Angezeigter Text:
◇ ◇ ◇ ◇

2. Sammeln Sie Lösungsmöglichkeiten. Aber auch hier gilt wieder: Bleiben Sie bei sich. Fragen Sie sich: Was kann ICH in Zukunft zur Lösung oder Erleichterung unseres Problems beitragen?

3. Überlegen Sie, was Sie sich von Ihrem Partner wünschen. Was sind Ihre Erwartungen an ihn oder sie. Gerade bei diesem Punkt gilt verstärkt, dass Sie Ihre Erwartungen als Wünsche formulieren. Vermeiden Sie den Begrifff Schuld.

4. Tauschen Sie sich aus und besprechen Sie Ihre Anliegen. Diskutieren Sie respektvoll die Lösungsvorschläge. Versuchen Sie, einander ausreden zu lassen und hören Sie genau hin, was Ihr Gegenüber sagt. Es geht nicht um Rechtfertigung oder Schuld! Es geht darum, den anderen zu verstehen.

◇ ◇ ◇ ◇

Bereitgestelltes Material:

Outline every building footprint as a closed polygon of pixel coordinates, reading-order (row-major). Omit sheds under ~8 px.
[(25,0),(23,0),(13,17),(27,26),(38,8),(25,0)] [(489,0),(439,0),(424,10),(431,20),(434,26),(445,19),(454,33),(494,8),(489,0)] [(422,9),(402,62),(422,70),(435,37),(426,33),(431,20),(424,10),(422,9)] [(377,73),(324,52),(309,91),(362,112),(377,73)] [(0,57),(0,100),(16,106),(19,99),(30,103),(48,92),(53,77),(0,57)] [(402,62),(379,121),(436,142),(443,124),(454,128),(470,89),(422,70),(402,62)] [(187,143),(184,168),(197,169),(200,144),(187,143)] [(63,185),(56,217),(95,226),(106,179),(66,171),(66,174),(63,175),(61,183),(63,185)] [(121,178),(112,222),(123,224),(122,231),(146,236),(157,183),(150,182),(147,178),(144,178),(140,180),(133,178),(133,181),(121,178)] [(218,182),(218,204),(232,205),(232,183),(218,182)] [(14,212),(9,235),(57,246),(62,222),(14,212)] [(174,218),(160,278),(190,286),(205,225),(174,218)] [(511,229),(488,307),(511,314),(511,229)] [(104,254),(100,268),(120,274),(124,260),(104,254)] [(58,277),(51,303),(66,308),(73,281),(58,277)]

◇ ◇ ◇ ◇

Aufgabe A:
Prüfen Sie für jede Aussage, ob sie mit dem Text über das Lösen von Problemen in der Partnerschaft übereinstimmt, und antworten Sie jeweils mit Ja oder Nein samt den entscheidenden Worten aus dem Text als wörtlichem Zitat: (i) Beim Sammeln von Lösungsmöglichkeiten soll man überlegen, was man selbst zur Lösung beitragen kann. (ii) Erwartungen an den Partner sollen als Forderungen formuliert werden. (iii) Beim Austausch geht es darum, den anderen zu verstehen.
Aufgabe B:
Führen Sie den Text über das Lösen von Problemen in der Partnerschaft im selben Stil über seinen letzten Satz hinaus weiter.
Die Zeilen stehen in keinem Zusammenhang mit dem Text.

Antwort A:
(i) Ja: „Was kann ICH in Zukunft zur Lösung oder Erleichterung unseres Problems beitragen?“
(ii) Nein: „dass Sie Ihre Erwartungen als Wünsche formulieren“
(iii) Ja: „Es geht darum, den anderen zu verstehen.“

Antwort B:
Entscheiden Sie gemeinsam, was die besten Lösungsmöglichkeiten sind. Bedenken Sie: Beziehung funktioniert nicht von alleine. Beide müssen aktiv mitgestalten. Aber sollten Sie die Krise alleine nicht bewältigen, dann seien Sie mutig und holen Sie sich professionelle Unterstützung. Das ist bereits der erste Schritt in Richtung Lösung!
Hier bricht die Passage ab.